= TEXTAUSZUG =
━━━
Das Ergebnis des ersten Derbys der Würzburger Kickers anno 1908 gegen den FV 04? Weiß er. Fotografien von der Einweihung des Rotgrandplatzes an der Randersackerer Straße 1958? Hat er. Ein Interview mit einem der Spieler der Gründungsmannschaft der Rothosen von 1908? Natürlich. Seit inzwischen 60 Jahren sammelt Rainer Adam alles, was es in Sachen Würzburger Kickers zu sammeln gibt. Was als Hobby eines Jugendlichen in den Sechzigern begonnen hat, ist inzwischen zu einem nahezu vollständigen Privatarchiv geworden. Zu 99,9 Prozent, laut Adam.
Zum Treffen mit dieser Redaktion lädt der 72-Jährige in die Sanderau. Adams Wohnung ist im Dachgeschoss jenes Hauses, das nicht unweit vom ehemaligen Kickers-Gelände an der Randersackerer Straße liegt. Start für sein Archiv war das Silvesterspiel 1961, als die Kickers im DFB-Pokal den 1. FC Nürnberg empfingen. Durch Zufall war Adam auf einem Foto der Partie in der nächsten Ausgabe der Main-Post abgebildet. Er schnitt es aus, klebte es in einen Ordner. So begann die Geschichte, die ihn auch zum Chronisten, Redakteur der Vereinszeitung, Stadionsprecher und Betreiber eines Kickers-Souvenirstandes werden ließ.
Der Besuch in der Wohnung des Junggesellen ist als Interview angelegt. Es gerät aber zu einem Vortrag, die genaue Kenntnis von über hundert Jahren Vereinsgeschichte sprudelt direkt aus Adam heraus, ohne dass es eine Frage zum Einstieg bräuchte. Immer wieder bricht er ab, kramt aus den vollgestopften Regalen seines Wohnzimmers alte Artikel, Fotos oder Chroniken heraus, zeigt, erklärt, holt das nächste Erinnerungsstück hervor, und erzählt wieder eine andere Anekdote. Das Protokoll des Besuchs.
━━━
= AUFGABENSTELLUNG =
Gib aus dem Text über den Kickers-Sammler Rainer Adam die Passage von „Zum Treffen mit“ bis „Kickers-Souvenirstandes werden ließ.“ wörtlich wieder.

= Gespeicherte Einträge =
━━━
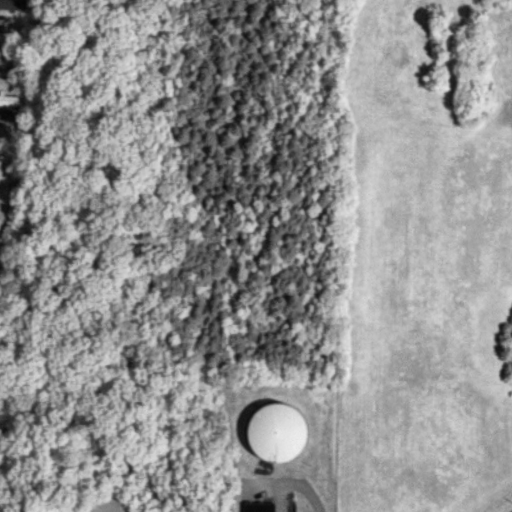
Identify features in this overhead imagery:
building: (11, 4)
building: (12, 37)
building: (5, 83)
building: (12, 100)
building: (14, 130)
building: (276, 431)
road: (300, 486)
building: (257, 507)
━━━
= VOLLSTÄNDIGE LÖSUNG =
Zum Treffen mit dieser Redaktion lädt der 72-Jährige in die Sanderau. Adams Wohnung ist im Dachgeschoss jenes Hauses, das nicht unweit vom ehemaligen Kickers-Gelände an der Randersackerer Straße liegt. Start für sein Archiv war das Silvesterspiel 1961, als die Kickers im DFB-Pokal den 1. FC Nürnberg empfingen. Durch Zufall war Adam auf einem Foto der Partie in der nächsten Ausgabe der Main-Post abgebildet. Er schnitt es aus, klebte es in einen Ordner. So begann die Geschichte, die ihn auch zum Chronisten, Redakteur der Vereinszeitung, Stadionsprecher und Betreiber eines Kickers-Souvenirstandes werden ließ.